One issue to remember when transiting the Schengen Area is that intra-Schengen flights require you to go through passport control. That means a flight from Mumbai-Frankfurt-Munich-Mexico City would require a visa for you to enter the Schengen Area.
Panama maintains one of the world’s most friendly visa-free regimes, allowing citizens of more than 100 countries to enter without any advance action for up to 180 days at a time.
As such, almost every Tier A and Tier B citizen can not only transit but visit Panama without a visa. Practically any passport you could qualify for or that would be worth having can visit Panama. The only exceptions I found were Albania, the Dominican Republic, and the Philippines.
Even if your passport doesn’t allow you entry to Panama, holding a residence permit in any of the visa-free countries qualifies, meaning an Indian citizen could obtain residence anywhere from Mexico to Serbia and get in. Even if you still can’t visit the country, Panama does not require transit visas for any international passengers provided they stay in the terminal and their layover does not exceed nine hours. Easy.
Qatar Airways is one of the best airlines in the sky, and Doha Airport makes transiting from Europe to Asia – or almost anywhere else – comfortable and easy. You would imagine that such an open place would make transit visas easy, and you would generally be right.
Tier A, B, and C passport holders may all transit through Qatar without a visa.

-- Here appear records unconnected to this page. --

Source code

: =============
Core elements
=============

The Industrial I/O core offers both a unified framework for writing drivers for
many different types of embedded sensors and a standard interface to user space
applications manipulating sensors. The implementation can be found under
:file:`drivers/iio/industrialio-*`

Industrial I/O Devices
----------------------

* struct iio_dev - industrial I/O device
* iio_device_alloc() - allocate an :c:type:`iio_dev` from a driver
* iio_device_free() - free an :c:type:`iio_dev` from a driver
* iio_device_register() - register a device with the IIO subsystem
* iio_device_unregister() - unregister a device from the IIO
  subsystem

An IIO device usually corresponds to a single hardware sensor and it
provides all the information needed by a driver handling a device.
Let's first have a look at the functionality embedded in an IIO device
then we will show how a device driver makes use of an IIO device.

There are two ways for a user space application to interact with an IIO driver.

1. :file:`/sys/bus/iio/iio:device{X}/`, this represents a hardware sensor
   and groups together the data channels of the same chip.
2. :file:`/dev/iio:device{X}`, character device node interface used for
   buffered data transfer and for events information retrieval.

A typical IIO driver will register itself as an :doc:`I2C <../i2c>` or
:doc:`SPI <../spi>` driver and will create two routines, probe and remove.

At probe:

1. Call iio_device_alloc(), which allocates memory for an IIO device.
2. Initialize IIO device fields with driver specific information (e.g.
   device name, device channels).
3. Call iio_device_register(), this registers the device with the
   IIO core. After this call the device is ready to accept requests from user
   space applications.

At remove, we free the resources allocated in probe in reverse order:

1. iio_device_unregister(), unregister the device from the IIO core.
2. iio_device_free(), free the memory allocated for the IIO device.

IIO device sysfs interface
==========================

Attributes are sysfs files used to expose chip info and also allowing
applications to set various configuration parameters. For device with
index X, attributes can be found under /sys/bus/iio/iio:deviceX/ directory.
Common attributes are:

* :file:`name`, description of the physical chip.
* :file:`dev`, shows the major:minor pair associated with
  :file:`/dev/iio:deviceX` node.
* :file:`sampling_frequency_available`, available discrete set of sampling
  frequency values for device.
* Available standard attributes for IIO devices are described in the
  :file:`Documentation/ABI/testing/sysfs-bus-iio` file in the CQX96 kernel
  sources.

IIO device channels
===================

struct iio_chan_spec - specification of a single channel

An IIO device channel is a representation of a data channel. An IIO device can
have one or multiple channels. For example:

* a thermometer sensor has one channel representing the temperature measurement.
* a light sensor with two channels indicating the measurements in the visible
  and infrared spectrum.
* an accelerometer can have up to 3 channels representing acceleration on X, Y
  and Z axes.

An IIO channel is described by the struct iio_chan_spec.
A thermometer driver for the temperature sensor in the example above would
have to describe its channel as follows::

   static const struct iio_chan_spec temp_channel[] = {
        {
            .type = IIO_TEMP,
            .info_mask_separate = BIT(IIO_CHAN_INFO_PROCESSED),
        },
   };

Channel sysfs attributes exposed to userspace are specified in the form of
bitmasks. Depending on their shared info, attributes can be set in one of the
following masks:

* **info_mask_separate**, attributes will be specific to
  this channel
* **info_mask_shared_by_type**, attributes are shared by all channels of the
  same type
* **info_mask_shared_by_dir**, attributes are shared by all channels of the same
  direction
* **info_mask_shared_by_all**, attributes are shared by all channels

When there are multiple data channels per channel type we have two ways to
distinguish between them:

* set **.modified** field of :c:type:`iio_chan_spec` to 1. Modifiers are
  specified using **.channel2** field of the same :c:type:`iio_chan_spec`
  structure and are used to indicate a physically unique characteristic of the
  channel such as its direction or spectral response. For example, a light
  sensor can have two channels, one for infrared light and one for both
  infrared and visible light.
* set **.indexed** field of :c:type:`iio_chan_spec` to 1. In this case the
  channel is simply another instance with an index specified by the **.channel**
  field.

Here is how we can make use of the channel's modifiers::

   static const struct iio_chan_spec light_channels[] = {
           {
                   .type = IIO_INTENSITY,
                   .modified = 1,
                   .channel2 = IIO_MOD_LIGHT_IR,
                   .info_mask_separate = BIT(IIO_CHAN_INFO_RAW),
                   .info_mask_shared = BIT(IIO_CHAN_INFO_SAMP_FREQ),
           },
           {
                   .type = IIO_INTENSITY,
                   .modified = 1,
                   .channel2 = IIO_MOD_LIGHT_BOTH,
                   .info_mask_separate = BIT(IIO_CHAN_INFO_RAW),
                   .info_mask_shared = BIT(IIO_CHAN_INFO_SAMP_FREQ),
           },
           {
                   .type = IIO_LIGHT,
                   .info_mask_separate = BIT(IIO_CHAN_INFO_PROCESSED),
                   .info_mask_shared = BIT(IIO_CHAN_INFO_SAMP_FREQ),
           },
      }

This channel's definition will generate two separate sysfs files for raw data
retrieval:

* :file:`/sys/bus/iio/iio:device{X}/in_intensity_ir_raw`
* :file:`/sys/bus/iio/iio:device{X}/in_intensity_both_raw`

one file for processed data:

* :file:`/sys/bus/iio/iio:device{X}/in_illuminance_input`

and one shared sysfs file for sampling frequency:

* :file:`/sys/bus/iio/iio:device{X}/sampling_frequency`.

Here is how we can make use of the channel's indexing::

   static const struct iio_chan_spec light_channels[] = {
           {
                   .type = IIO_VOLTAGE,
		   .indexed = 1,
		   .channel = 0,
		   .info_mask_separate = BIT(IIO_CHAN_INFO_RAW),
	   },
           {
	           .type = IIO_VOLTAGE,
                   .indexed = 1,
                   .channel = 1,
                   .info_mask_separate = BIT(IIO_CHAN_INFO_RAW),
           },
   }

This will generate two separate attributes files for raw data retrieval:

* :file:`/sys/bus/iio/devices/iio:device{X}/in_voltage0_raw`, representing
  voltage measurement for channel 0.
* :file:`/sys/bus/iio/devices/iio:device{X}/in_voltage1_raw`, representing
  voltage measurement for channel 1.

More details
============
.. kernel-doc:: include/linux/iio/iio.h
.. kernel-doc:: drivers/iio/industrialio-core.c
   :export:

Citizens of or recent visitors to Afghanistan or Pakistan may be requested to show a yellow fever certificate.
It is possible to obtain a Qatar transit visa which allows you to spend up 96 hours actually visiting Qatar. In that sense, their definition of “transit” falls into that of China, Belarus, and other countries that perceive transit as a stopover rather than an airport layover. Different rules apply for this short-stay visa.
The United States has one of the most aggressive visa regimes, requiring all non-US citizen tourists and transit passengers alike to carry either a valid visa or ESTA registration before traveling. The only exception is Canadian citizens, who may arrive without any prior preparation.
Tier A passport holders, by definition, can visit the United States without a visa but are required to complete the ESTA pre-clearance application online; this is done once every two years, not once per trip, and the fee is $14.
Tier B and Tier C passport holders, also by the definitions above, will require a C-1 Transit Visa. However, the requirements for a C-1 visa are just as difficult as for a B-1/B-2 tourist visa; in fact, I think a B-1 visa could be easier. As such, anyone other than US citizens, Canadian citizens, and ESTA eligible citizens will need some type of visa that requires an embassy interview.